In contrast, take a look at a platformer title like Super Mario Brothers for the Wii. Like most platformers, the game only saves your progress at the end of a level. If you die anywhere within the level, you have to start over. Annoying, but clear and easy to understand. In the case of many recent platformers, however, the level has been further subdivided into mini levels, and from there we have checkpoints within the mini levels. The end result is a staccato-like gameplay experience, requiring the player to maintain a more aloof presence, keeping them from the immersion, the ability to get into the “zone” is lost. While arguably the platformers tend to be more story oriented (Uncharted, Tomb Raider, Prince of Persia) the experience can lack the smoothness one gets with the FPS genre.
Counterpoint to both of these is the “save anywhere” option. These can show up anywhere, but are the mainstay of the RPG genre, which strikes me as odd because if you’re a story lover, the RPGs are where you tend to end up. The “save anywhere” option is probably one of the most often abused save styles, players can theoretically jump out of the game at will with limited penalty, even in the middle of combat. Players also have the option or running an encounter over and over again hoping for a better outcome (say finding a pair of silver bracers in the box instead of leather ones). When it comes to the MMORPGs, the designers have taken this into account, enforcing draconian penalties in some cases if a player jumps ship in the middle of a mission or a quest and leaves his or her buddies high and dry. In the single player RPGs however, this is not always the case. From a readers point of view, its nice to be able to put the book (or the game) down at any moment in time and pick up where I left off, but I think that required act of saving takes away from the immersion, it again keeps the player on a slightly more clinical level that they otherwise might be in relation to a game.

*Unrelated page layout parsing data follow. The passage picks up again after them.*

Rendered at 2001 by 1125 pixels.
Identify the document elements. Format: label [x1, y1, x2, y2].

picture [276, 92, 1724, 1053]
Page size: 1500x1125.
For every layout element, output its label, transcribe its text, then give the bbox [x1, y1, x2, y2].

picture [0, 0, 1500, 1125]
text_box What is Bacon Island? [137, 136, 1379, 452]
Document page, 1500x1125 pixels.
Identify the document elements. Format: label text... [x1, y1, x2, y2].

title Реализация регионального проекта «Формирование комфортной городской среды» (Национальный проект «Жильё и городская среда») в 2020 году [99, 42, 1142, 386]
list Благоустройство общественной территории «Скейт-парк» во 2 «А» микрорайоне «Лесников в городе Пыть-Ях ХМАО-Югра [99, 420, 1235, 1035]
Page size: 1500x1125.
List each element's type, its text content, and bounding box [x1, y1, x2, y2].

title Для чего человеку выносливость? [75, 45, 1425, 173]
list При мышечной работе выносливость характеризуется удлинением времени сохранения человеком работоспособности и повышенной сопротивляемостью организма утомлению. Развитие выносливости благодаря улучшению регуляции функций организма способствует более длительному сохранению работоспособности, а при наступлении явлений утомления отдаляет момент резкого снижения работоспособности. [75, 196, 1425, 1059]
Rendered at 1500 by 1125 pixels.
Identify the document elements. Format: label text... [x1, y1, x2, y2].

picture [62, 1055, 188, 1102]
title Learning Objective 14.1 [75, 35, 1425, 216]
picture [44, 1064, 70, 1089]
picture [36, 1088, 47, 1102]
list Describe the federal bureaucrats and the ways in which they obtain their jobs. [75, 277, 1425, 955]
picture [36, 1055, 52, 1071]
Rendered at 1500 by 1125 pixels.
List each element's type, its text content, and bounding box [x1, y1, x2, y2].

The key element we see in all of these is the expectation of the player. Despite what you might see in blogs and game commentary, players tend to gravitate towards a certain type of puzzle, a certain level of depth to their gameplay immersion. Despite their craving for a well-told story, a mother of three might opt to play platformers because they a so clearly broken up into bite-sized chunks that can be doled out between runs to soccer practice and swimming lessons. Despite the fact that story might not be as cool as wielding the latest and greatest bada** laser cannon with unlimited ammo and designer flames painted down the sides, a core player is often going to prefer the deeper immersion and longer, uninterrupted playtimes that go with the FPS genre. The real trick, as games move forward, is going to be finding ways to better match these players with the things they are looking for, and a harder look at save points might be a place to start.